Yeah, Bolton's a nightmare and all, but just the kind of sociopath you may actually representing the Bush admin to the world, making a complete mockery of it. As long as the mob's in charge, Mr. Cleans like Powell are more of a problem, as they create the illusion it's anything other than a mob.
What's a lot more frightening is the ongoing reorganization of all intel services under the aegis of the incoming Negroponte.
Check out this excellent summation of the man's death-squad career and the situation we are facing by the great Frank Morales at:
http://www.ww4report.com/negropontedeathsquadexcerpts:
Major General Muhammad Abdallah al-Shahwani, director of Iraq's National Intelligence Service, was quoted in a Jan. 8, 2005 Newsweek story on the "Salvador Option," warning that the U.S. occupation has failed to crack the problem of broad support for the insurgency. The insurgents, he said, "are mostly in the Sunni areas where the population there, almost 200,000, is sympathetic to them." He said most Iraqis do not actively support the insurgents or provide them with material or logistical help, but at the same time they won't turn them in. One military source suggested that "new offensive operations" are needed that would create a fear of aiding the insurgency. "The Sunni population is paying no price for the support it is giving to the terrorists," he said. "From their point of view, it is cost-free. We have to change that equation."
Threatening everyone in a village with torture and death, if the village is deemed a potential base insurgent operations can be a very effective technique, whether the perpetrators are the Nazi SS in occupied Czechoslovakia, the death squads in El Salvador, or whatever new force is invented in Iraq. This strategy of tactical terror aims to sever an insurgency from it's potential base of support.
(snip)
During Negroponte's Honduran ambassadorship, he worked closely with Duane R. Clarridge, aka "Mr. Marone", a high-ranking CIA officer based in Honduras, who was, according to a recent New York Times report (March 29, 2005), "running the covert war against communism in Central America." According to Clarridge, "Negroponte was a big supporter of the agency's covert action mission" there.

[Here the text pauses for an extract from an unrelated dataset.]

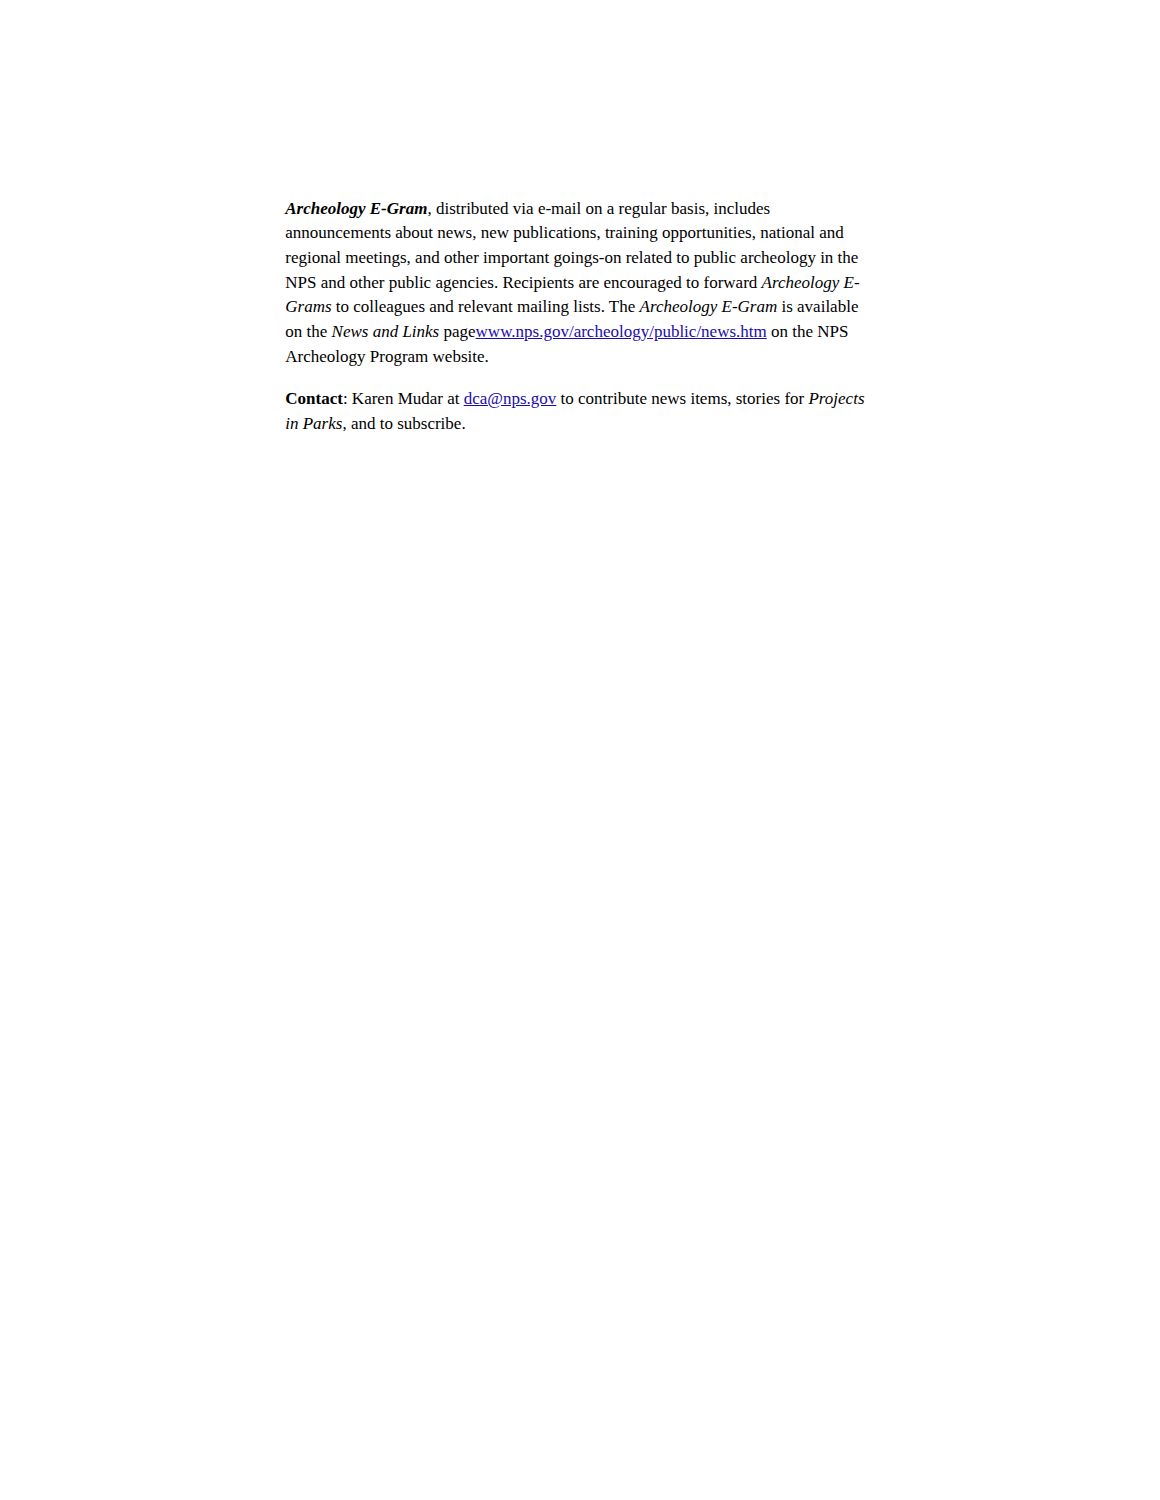Archeology E-Gram, distributed via e-mail on a regular basis, includes announcements about news, new publications, training opportunities, national and regional meetings, and other important goings-on related to public archeology in the NPS and other public agencies. Recipients are encouraged to forward Archeology E-Grams to colleagues and relevant mailing lists. The Archeology E-Gram is available on the News and Links pagewww.nps.gov/archeology/public/news.htm on the NPS Archeology Program website.
Contact: Karen Mudar at dca@nps.gov to contribute news items, stories for Projects in Parks, and to subscribe.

At the time, the CIA utilized it's "Human Resource Exploitation Training Manual" to teach young Honduran soldiers and others the methodology of torture. Dated 1983, the manual, one in a series of recently "declassified" documents, addresses, among other subjects, "coercive interrogation" techniques utilized in "the torture situation," which is, according to the manual, "a contest between the subject and his tormentor."